Resolution Statement 02612-17 Zalcman v Get Surrey

Decision: Resolved - IPSO mediation

Resolution Statement 02612-17 Zalcman v Get Surrey

Summary of complaint

1. Larry Zalcman complained to the Independent Press Standards Organisation that Get Surrey breached Clause 1 (Accuracy) of the Editors’ Code of Practice in an article headlined “Man smashed up his mother’s grave headstone in Long Ditton with hammer”, published on 29 June 2016.

2. The complainant said that the newspaper had given the significantly misleading impression that he had vandalised his mother’s headstone because of a financial dispute with her. In fact, he had damaged the headstone due to his upset at discovering that he and his sister had not been referred to in the inscription. He said the article had also wrongly reported that he had been arrested for “causing criminal damage”. Furthermore, he had not been approached for comment, as reported. 

3. The newspaper said that the article had not stated that the complainant was charged or that he had received a criminal conviction; it said that he had received a police caution. It accepted that the alleged financial dispute had not been referred to during the court proceedings, and it offered to remove the reference to it from the article. It said that the agency which had supplied the copy had approached the complainant for comment outside court.     

Relevant Code provisions

4. Clause 1 (Accuracy)

i) The Press must take care not to publish inaccurate, misleading or distorted information or images, including headlines not supported by the text.

ii) A significant inaccuracy, misleading statement or distortion must be corrected, promptly and with due prominence, and — where appropriate — an apology published.
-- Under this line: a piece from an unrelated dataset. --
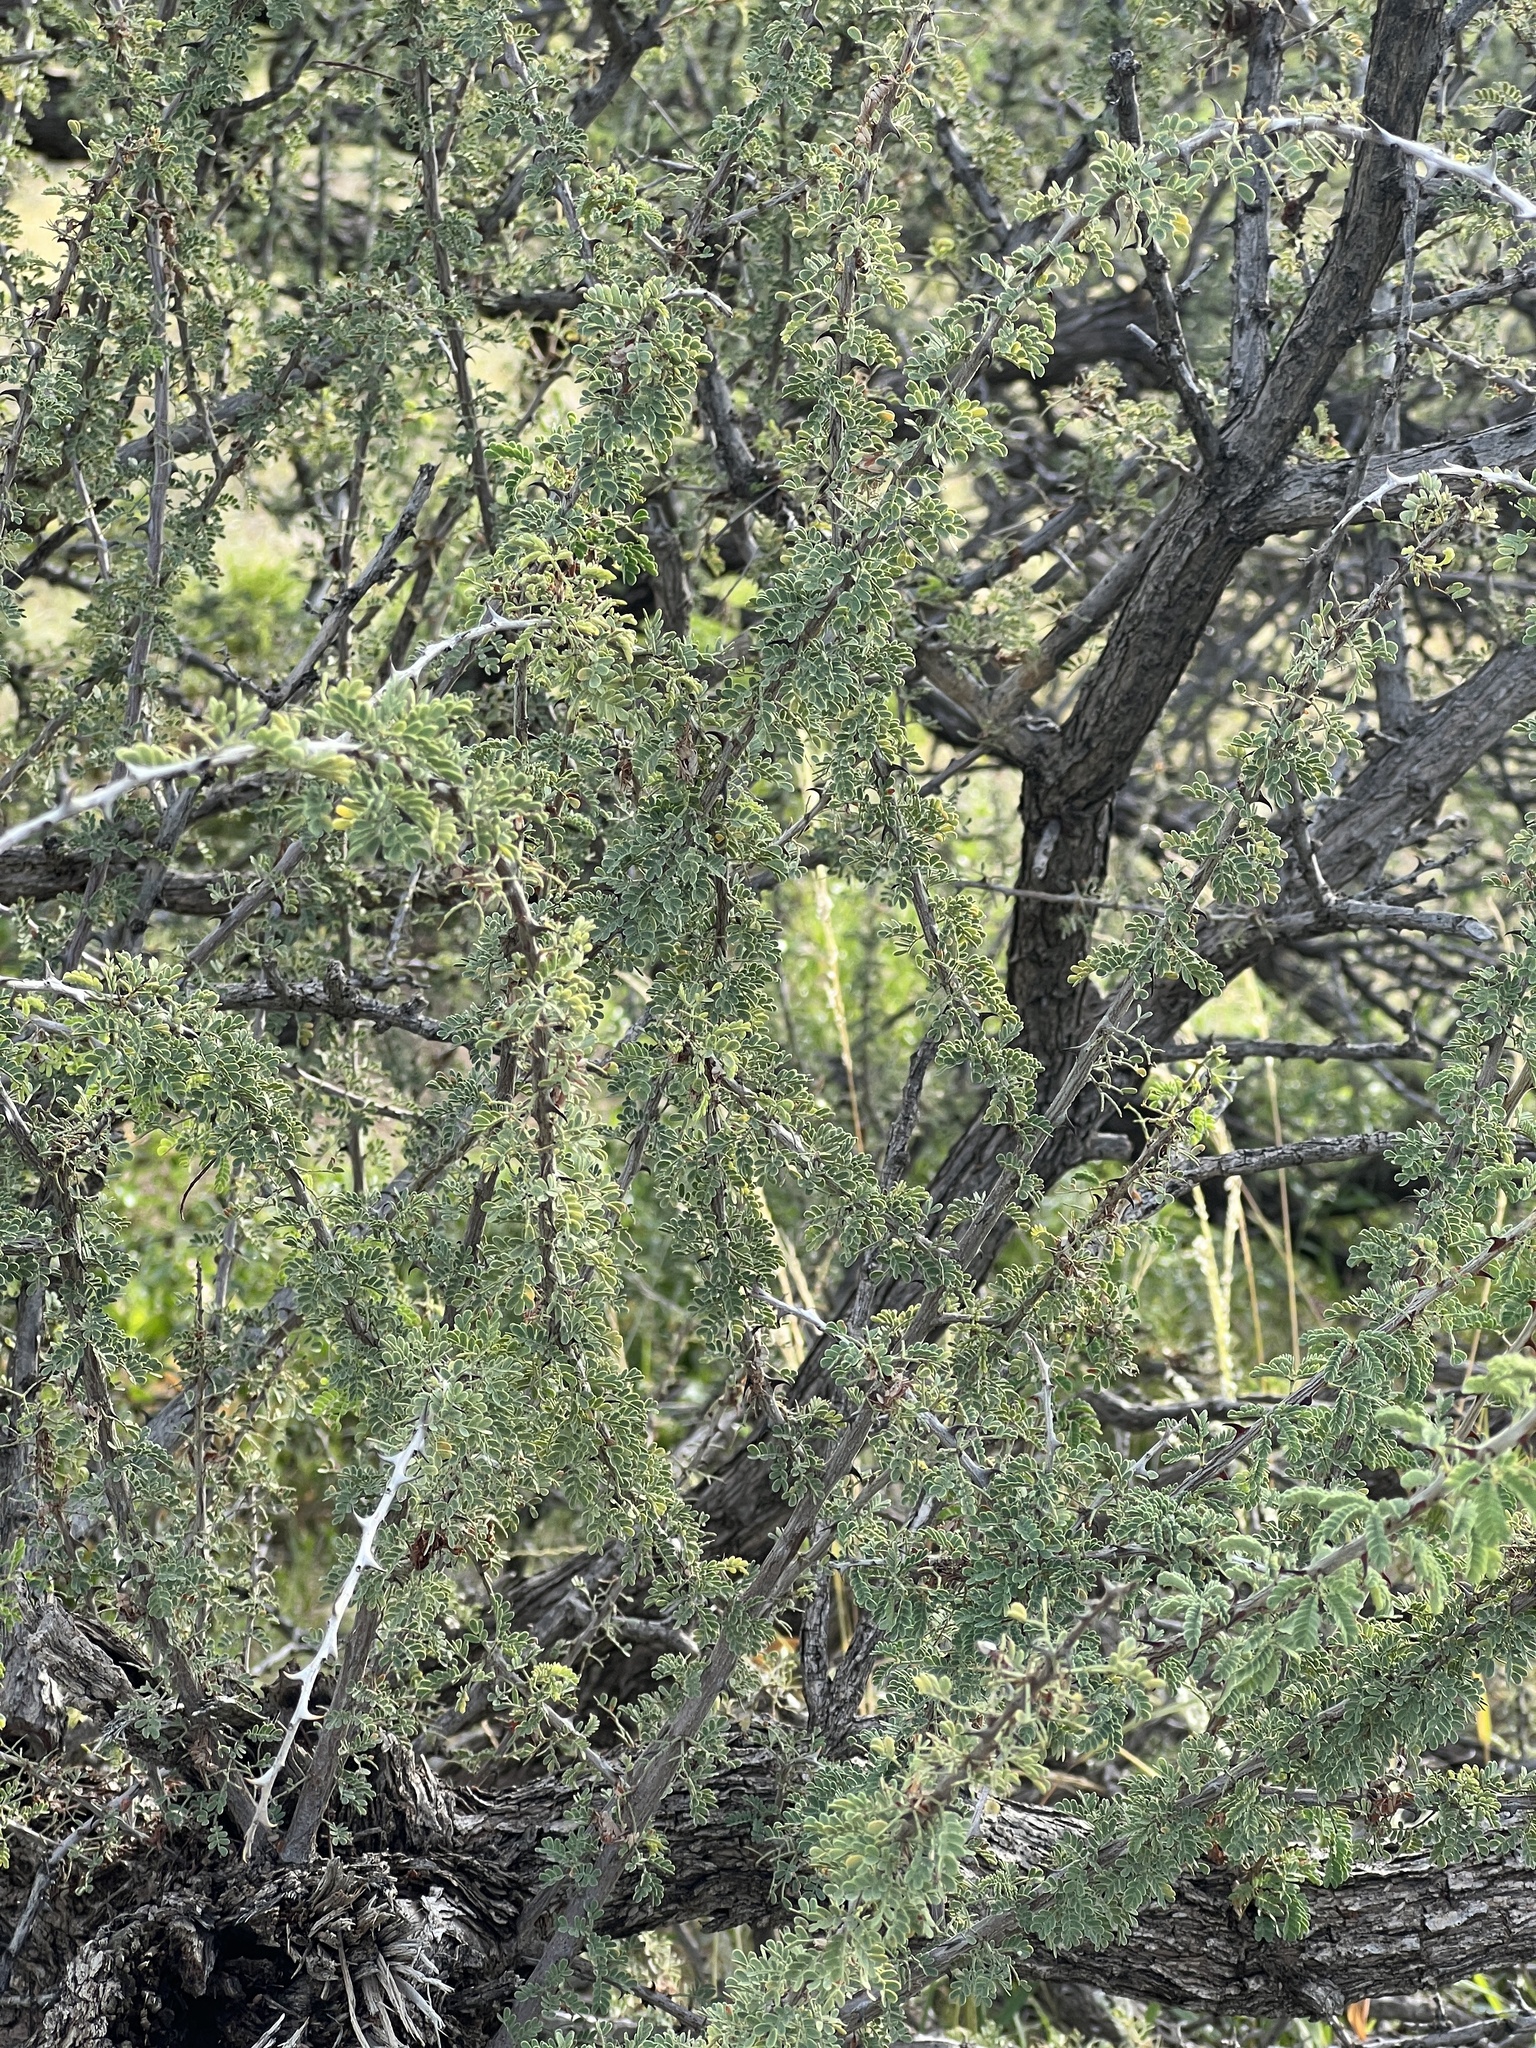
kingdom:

In cases involving IPSO, due prominence should be as required by the regulator.

Mediated outcome

5. The complaint was not resolved through direct correspondence between the parties. IPSO therefore began an investigation into the matter.

6. During IPSO’s investigation of the complaint, the newspaper offered to remove the article from its website and to publish the following wording in print and online:

In an article published on 1 July 2016 under the headline "Man smashed up his mother's grave headstone in Long Ditton with hammer", we reported that when Mr Zalcman had "appeared before District Judge Philip Glen at High Wycombe County Court [after damaging his mother's headstone], it was expected that he would challenge the injunction [not to damage the headstone again] so full details of a financial dispute between his mother and himself would have been aired", which was based on information received from a news agency. Mr Zalcman has since contacted us to clarify that the incident involving the headstone had nothing to do with a "financial dispute" between him and his mother, but was a result of his emotional upset at he and his sister having been left off the gravestone by his other sister, the executor of his mother’s will. We apologise for any upset caused.

It also offered to contact third party websites, which had repeated the story, to request the removal of the article.

7. As the complaint was successfully mediated, the Complaints Committee did not make a determination as to whether there had been any breach of the Code.